The discrete element method (DEM) is a numerical technique widely used to simulate granular materials. The temporal evolution of these simulations is often performed using a Verlet-type algorithm, because of its second order and its desirable property of better energy conservation. However, when dissipative forces are considered in the model, such as the nonlinear Kuwabara-Kono model, the Verlet method no longer behaves as a second order method, but instead its order decreases to 1.5. This is caused by the singular behavior of the derivative of the damping force in the Kuwabara-Kono model at the beginning of particle collisions. In this work, we introduce a simplified problem which reproduces the singularity of the Kuwabara-Kono model and prove that the order of the method decreases from 2 to \(1+q\), where \(0< q < 1\) is the exponent of the nonlinear singular term.

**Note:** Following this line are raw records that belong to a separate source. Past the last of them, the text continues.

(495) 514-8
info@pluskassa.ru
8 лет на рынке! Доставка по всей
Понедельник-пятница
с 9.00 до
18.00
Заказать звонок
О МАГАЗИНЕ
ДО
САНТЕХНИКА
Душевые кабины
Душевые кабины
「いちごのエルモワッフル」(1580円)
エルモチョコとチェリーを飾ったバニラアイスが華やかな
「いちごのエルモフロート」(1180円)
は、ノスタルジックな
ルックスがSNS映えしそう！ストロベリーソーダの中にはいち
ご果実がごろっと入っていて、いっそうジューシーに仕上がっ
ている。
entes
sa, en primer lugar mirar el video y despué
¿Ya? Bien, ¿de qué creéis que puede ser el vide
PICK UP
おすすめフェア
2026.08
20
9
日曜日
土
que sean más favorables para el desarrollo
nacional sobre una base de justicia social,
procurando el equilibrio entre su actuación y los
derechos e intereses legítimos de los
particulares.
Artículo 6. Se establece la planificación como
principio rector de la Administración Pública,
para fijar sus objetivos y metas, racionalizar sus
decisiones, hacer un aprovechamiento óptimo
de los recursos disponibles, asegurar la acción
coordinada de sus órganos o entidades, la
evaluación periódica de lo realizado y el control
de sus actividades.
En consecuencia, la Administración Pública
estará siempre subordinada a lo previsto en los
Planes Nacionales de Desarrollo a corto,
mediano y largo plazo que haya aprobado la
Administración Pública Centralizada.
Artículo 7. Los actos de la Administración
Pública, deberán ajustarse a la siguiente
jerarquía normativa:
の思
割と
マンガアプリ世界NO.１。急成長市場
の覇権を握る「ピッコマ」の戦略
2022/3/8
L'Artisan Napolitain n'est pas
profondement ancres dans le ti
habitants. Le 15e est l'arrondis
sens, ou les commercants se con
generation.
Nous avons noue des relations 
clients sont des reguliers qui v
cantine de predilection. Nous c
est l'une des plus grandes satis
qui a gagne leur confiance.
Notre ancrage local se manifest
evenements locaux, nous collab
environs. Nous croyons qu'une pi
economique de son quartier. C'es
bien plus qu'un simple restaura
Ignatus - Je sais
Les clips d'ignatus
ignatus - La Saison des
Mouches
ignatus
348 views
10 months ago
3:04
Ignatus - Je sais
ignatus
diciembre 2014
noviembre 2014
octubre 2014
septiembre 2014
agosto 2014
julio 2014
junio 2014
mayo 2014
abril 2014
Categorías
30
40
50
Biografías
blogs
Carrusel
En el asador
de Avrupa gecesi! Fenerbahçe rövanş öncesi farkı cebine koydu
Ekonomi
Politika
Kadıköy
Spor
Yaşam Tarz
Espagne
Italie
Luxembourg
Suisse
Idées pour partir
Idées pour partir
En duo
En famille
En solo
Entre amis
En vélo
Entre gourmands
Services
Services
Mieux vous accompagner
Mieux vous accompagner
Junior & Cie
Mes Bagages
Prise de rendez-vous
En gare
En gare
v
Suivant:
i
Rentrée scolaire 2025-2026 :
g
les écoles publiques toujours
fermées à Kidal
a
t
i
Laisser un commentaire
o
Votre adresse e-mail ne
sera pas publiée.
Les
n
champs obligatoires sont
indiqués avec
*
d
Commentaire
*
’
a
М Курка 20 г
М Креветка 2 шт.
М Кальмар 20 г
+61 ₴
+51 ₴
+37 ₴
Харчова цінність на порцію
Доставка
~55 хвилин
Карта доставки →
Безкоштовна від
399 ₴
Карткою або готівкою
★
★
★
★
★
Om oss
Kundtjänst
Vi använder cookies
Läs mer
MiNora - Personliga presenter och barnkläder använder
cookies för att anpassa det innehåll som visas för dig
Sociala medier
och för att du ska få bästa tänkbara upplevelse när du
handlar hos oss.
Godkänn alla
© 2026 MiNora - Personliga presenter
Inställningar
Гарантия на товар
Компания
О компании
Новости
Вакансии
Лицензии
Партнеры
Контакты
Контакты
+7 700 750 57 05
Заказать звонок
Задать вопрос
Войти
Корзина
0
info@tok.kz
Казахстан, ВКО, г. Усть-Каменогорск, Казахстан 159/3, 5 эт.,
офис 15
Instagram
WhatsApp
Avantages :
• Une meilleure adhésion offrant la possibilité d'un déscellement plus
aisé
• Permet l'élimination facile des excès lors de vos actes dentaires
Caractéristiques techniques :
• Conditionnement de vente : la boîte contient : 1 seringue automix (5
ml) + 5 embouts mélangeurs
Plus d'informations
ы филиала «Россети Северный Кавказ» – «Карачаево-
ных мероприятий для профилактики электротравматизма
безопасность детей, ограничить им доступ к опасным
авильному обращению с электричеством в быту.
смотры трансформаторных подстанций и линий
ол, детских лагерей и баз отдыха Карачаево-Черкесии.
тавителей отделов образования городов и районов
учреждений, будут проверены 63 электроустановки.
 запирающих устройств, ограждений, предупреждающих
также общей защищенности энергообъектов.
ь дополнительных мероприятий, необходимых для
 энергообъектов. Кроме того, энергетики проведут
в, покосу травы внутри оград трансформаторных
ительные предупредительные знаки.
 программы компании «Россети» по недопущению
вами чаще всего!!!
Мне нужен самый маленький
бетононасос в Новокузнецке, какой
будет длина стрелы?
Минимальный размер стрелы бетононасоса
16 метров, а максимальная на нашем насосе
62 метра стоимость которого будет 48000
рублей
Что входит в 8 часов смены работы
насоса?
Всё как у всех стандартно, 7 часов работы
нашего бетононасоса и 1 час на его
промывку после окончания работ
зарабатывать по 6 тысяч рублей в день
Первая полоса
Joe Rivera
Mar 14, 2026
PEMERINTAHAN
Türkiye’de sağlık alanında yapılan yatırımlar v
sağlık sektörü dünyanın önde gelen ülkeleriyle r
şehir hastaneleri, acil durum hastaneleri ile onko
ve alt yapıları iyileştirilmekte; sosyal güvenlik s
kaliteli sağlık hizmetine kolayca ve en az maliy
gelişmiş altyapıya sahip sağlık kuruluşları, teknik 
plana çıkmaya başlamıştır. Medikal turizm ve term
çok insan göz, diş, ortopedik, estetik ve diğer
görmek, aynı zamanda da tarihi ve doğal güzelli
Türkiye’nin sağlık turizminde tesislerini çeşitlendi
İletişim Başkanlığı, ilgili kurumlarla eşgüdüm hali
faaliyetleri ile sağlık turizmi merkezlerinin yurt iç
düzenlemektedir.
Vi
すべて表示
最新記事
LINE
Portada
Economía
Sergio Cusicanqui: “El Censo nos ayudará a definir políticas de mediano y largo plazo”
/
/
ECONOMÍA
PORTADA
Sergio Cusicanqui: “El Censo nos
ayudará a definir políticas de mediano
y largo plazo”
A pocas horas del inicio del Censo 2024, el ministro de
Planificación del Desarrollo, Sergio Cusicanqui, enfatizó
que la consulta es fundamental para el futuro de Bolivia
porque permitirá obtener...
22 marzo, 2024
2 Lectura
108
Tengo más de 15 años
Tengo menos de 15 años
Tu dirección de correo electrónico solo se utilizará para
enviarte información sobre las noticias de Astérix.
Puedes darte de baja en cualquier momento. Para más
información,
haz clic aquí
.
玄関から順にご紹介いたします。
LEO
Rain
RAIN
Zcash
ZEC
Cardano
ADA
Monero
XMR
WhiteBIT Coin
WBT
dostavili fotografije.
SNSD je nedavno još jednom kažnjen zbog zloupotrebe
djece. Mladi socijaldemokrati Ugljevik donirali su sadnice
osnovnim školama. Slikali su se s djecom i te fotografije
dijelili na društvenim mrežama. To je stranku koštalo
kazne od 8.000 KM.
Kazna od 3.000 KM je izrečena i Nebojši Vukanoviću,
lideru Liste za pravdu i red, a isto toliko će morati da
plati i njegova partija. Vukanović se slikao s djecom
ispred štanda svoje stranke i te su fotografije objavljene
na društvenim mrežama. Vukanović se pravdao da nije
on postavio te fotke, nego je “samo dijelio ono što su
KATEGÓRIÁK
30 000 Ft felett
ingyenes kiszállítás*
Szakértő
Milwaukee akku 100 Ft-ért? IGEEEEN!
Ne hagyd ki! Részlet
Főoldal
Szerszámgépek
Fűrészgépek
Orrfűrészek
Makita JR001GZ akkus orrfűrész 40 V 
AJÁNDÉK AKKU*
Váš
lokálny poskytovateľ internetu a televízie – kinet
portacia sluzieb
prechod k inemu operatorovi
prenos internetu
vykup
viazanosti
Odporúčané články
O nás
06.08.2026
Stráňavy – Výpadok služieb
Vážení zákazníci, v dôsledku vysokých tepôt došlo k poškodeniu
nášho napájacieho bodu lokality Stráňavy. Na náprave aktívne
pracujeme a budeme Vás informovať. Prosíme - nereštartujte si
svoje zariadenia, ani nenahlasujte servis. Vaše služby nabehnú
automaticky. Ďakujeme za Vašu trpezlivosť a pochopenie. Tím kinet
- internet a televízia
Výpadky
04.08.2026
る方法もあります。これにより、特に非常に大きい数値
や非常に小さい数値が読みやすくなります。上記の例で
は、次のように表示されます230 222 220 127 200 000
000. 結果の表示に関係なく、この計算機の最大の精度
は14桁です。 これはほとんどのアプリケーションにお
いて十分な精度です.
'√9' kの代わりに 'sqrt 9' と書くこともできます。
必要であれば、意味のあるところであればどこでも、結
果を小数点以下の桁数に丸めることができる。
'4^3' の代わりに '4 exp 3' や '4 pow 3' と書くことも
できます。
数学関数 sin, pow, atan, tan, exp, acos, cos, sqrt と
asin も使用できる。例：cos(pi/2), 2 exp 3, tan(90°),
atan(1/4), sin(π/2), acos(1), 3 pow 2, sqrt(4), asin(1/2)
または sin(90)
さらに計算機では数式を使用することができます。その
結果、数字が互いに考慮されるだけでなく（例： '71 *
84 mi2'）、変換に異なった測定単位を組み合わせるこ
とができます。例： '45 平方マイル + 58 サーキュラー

离散元法 (DEM) 是一种广泛用于模拟颗粒材料的数值技术。这些模拟的时间演化通常使用 Verlet 型算法来执行，因为它是二阶算法并且具有更好的能量守恒的理想特性。然而，当模型中考虑耗散力时，例如非线性 Kuwabara-Kono 模型，Verlet 方法不再表现为二阶方法，而是其阶数降低至 1.5。这是由 Kuwabara-Kono 模型中粒子碰撞开始时阻尼力导数的奇异行为引起的。在这项工作中，我们引入了一个简化的问题，它再现了 Kuwabara-Kono 模型的奇点，并证明该方法的阶数从 2 减少到 \(1+q\)，其中 \(0< q < 1\) 是非线性奇异项的指数。